* _Requirements_:
Arrange the material below, from its start through the line containing "It shows **9:55**", as a Markdown table with the columns Row and Line, giving each line a number and leaving out blank lines.

--- start of Data for processing ---

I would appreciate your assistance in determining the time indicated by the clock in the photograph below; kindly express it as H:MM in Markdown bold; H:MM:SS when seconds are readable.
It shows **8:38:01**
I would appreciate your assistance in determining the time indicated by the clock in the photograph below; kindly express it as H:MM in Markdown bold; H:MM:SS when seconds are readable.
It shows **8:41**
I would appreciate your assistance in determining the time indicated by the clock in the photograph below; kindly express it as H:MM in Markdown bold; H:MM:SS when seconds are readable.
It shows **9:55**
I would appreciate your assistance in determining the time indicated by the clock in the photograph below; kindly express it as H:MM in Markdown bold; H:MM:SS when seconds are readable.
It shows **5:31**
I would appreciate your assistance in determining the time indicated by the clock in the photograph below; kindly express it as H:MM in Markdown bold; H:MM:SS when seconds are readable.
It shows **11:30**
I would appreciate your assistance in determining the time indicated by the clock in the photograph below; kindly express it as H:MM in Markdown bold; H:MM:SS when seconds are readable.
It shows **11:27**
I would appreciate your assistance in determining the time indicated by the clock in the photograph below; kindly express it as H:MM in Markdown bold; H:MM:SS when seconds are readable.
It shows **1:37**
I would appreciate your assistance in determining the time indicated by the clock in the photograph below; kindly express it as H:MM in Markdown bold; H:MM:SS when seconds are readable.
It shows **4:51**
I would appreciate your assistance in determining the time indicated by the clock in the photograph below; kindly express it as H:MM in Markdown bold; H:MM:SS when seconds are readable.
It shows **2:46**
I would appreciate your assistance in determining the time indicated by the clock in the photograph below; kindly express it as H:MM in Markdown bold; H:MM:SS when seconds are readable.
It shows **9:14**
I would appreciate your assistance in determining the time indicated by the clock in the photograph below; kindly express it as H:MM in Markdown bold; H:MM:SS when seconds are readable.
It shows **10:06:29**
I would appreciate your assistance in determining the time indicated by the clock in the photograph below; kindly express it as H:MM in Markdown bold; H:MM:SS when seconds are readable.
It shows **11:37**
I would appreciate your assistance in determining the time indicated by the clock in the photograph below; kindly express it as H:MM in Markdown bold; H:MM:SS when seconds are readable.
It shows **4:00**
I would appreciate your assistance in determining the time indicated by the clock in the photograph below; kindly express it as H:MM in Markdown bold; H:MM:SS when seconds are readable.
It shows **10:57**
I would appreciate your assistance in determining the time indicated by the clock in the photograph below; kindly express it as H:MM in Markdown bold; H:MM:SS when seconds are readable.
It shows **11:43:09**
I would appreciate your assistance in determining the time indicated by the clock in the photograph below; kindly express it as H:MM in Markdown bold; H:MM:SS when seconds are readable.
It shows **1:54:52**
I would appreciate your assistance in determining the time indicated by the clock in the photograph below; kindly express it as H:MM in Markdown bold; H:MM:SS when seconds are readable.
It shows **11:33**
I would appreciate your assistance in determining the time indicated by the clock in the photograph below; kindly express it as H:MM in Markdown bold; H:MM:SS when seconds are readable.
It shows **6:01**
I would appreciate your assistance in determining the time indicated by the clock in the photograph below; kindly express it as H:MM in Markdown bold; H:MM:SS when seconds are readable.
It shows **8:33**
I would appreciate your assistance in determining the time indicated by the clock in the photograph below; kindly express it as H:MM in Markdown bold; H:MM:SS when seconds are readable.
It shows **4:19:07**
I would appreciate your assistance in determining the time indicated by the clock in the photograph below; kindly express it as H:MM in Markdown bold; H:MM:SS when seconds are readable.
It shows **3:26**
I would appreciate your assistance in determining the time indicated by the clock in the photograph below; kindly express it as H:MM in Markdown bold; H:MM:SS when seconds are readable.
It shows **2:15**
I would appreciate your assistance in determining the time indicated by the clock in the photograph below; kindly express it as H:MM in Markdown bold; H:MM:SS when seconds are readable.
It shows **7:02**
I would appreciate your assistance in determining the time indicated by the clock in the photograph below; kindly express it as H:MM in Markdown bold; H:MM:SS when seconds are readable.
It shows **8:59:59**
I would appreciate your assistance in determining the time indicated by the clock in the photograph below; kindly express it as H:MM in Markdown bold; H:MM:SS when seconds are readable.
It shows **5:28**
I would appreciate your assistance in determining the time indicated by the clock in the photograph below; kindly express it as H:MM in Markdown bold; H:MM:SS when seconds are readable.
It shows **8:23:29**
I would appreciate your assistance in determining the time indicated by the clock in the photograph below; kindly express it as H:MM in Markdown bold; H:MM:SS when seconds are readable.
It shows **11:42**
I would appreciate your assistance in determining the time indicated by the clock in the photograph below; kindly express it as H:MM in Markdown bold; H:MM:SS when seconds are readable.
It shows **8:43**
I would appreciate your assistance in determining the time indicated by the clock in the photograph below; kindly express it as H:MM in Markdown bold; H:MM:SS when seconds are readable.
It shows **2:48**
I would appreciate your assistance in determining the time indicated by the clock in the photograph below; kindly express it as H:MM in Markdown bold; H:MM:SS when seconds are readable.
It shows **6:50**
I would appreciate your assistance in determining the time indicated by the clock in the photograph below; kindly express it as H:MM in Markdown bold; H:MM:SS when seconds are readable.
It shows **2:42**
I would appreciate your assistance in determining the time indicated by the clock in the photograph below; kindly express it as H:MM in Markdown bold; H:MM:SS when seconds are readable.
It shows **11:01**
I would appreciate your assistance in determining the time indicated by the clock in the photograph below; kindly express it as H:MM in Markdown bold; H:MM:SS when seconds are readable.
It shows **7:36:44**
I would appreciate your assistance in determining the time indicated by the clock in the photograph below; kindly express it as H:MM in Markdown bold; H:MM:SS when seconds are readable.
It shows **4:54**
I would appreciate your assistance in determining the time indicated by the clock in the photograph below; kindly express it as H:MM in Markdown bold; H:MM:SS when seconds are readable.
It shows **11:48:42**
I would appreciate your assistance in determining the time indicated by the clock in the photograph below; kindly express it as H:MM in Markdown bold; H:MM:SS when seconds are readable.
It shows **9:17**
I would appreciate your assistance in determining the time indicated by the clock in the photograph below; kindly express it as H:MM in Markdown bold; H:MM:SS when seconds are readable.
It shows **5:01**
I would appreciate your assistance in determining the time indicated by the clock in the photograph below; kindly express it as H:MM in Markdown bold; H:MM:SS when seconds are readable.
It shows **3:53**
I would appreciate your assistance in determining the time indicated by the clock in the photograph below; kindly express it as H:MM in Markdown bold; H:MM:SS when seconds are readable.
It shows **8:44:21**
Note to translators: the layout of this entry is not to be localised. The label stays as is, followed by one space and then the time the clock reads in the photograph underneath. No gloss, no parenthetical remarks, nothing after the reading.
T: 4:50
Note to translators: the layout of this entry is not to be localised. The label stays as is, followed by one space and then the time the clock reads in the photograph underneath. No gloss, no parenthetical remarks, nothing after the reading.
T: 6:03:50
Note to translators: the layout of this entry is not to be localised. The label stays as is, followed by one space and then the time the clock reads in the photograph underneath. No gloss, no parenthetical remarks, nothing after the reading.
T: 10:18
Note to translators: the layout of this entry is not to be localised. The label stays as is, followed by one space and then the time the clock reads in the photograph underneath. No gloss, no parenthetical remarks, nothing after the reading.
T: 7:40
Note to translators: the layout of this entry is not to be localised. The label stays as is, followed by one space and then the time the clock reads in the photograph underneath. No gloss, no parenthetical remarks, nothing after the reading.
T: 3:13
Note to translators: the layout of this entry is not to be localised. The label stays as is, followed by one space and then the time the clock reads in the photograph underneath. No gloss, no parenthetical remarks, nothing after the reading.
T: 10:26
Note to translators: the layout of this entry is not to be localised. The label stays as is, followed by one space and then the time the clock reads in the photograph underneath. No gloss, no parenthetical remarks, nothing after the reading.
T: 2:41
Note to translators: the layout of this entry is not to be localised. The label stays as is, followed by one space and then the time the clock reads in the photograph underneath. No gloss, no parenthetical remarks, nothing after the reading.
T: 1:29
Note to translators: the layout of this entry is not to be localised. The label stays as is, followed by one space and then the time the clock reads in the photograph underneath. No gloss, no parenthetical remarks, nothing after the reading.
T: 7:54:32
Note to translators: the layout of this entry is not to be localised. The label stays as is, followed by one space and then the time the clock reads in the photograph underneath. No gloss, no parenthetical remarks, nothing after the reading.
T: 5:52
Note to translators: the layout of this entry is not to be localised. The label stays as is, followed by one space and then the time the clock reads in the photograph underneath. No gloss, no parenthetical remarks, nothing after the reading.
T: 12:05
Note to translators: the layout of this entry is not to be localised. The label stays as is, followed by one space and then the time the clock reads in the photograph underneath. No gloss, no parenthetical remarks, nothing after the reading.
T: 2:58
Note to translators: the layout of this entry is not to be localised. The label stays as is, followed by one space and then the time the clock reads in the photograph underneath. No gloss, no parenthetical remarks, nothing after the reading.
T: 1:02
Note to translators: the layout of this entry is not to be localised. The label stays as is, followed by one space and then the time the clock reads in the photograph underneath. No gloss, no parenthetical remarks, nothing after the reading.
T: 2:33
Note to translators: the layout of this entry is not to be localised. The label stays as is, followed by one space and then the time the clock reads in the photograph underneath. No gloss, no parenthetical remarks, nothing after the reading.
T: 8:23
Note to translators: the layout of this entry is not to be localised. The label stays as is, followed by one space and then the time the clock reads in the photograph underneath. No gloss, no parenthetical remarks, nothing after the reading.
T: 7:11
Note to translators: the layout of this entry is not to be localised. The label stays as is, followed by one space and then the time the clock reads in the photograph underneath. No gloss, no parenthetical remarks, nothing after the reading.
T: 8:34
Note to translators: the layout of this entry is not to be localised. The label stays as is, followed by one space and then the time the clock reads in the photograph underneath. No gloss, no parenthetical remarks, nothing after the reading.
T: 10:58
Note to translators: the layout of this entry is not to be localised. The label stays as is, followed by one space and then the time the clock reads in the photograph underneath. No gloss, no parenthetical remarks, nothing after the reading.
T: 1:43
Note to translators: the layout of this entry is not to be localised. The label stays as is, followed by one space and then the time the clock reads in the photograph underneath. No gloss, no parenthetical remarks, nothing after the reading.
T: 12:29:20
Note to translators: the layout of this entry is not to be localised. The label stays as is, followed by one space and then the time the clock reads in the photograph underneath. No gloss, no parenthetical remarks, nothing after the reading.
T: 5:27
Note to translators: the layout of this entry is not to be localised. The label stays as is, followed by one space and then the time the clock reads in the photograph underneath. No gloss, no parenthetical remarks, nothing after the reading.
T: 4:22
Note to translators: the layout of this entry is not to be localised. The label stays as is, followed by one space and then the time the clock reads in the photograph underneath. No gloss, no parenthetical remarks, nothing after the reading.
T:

--- end of Data for processing ---

* _Answer for this exercise_:
| Row | Line |
|---|---|
| 1 | I would appreciate your assistance in determining the time indicated by the clock in the photograph below; kindly express it as H:MM in Markdown bold; H:MM:SS when seconds are readable. |
| 2 | It shows **8:38:01** |
| 3 | I would appreciate your assistance in determining the time indicated by the clock in the photograph below; kindly express it as H:MM in Markdown bold; H:MM:SS when seconds are readable. |
| 4 | It shows **8:41** |
| 5 | I would appreciate your assistance in determining the time indicated by the clock in the photograph below; kindly express it as H:MM in Markdown bold; H:MM:SS when seconds are readable. |
| 6 | It shows **9:55** |